Causes of the issue:

  • The residential sector emerges as a dominant source of black carbon emissions in India.
  • Traditional cooking practices that rely on biomass such as cow dung and straw are the major contributors to black carbon emissions.
  • With lack of proper implementation, initiatives like the PMUY that aims to transition households to cleaner cooking fuels like liquefied petroleum gas (LPG) also fall upside down.
  • Factors such as affordability, accessibility, and cultural preferences hinder the full realization of cleaner cooking practices, perpetuating reliance on traditional fuels with high black carbon emissions.
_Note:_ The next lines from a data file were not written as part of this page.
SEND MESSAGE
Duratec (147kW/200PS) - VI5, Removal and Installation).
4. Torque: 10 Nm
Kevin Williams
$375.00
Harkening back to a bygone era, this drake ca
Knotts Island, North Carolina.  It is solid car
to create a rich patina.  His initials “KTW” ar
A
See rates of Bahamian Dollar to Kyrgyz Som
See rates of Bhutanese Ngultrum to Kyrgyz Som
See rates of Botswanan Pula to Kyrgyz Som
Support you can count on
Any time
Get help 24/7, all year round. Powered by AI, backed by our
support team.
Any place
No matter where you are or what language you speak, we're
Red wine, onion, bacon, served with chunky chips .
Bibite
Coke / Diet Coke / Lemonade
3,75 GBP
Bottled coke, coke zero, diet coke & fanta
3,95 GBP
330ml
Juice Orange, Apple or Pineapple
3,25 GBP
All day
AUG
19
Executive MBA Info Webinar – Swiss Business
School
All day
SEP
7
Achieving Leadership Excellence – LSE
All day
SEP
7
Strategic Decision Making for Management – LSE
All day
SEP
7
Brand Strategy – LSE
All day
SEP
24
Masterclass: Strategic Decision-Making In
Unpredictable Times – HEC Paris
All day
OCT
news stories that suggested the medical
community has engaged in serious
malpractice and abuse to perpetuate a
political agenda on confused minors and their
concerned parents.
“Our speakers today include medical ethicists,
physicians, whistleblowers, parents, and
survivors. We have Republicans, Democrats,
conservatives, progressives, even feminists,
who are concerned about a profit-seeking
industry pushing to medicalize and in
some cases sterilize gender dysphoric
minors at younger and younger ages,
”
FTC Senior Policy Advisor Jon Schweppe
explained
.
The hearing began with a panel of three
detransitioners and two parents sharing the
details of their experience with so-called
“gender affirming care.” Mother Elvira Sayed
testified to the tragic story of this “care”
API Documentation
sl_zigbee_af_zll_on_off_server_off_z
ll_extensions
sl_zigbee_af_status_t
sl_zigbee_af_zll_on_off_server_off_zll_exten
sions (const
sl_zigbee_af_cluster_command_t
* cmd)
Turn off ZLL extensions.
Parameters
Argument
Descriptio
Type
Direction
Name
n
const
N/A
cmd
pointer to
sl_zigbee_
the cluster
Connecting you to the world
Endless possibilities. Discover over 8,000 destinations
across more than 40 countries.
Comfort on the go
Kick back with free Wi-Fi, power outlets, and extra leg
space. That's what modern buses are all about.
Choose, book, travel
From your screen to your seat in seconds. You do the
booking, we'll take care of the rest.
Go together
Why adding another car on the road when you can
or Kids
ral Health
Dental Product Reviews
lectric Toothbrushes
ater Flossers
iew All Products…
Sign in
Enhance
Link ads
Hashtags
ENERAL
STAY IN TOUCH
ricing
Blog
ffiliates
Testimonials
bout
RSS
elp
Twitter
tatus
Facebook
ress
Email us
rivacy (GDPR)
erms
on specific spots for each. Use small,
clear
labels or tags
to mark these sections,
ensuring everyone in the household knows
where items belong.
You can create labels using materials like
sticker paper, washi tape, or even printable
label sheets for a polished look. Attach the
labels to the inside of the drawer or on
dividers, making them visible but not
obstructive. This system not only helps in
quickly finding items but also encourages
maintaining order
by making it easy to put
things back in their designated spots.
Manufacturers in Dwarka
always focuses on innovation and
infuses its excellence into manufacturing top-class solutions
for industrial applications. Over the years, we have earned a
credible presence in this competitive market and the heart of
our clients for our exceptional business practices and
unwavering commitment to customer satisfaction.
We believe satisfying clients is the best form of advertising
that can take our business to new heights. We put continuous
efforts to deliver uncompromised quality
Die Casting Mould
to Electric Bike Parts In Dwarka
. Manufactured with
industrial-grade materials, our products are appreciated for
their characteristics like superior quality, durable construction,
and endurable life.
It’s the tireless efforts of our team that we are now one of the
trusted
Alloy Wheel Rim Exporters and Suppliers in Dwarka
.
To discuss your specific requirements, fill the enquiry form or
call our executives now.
Solutions and Way Forward:

  • Government initiatives such as the PMUY play a pivotal role in facilitating the transition to cleaner cooking fuels among vulnerable populations. However, challenges such as low refill rates and last-mile connectivity gaps underscore the need for targeted interventions to enhance the program’s effectiveness.
  • Investments in alternative fuel sources such as coal-bed methane (CBM) gas produced locally through biomass composting, offer a promising avenue for expanding access to clean cooking fuel in rural areas.
  • Empowering local governance bodies, such as Panchayats, to spearhead CBM production initiatives can bolster last-mile connectivity and ensure equitable access to clean energy resources.
  • On the global stage, prioritizing black carbon reduction aligns with India’s commitment to sustainable development goals and climate mitigation efforts.
  • By leveraging initiatives like the PMUY to mitigate residential emissions, India can not only address pressing public health concerns but also position itself as a leader in global climate action.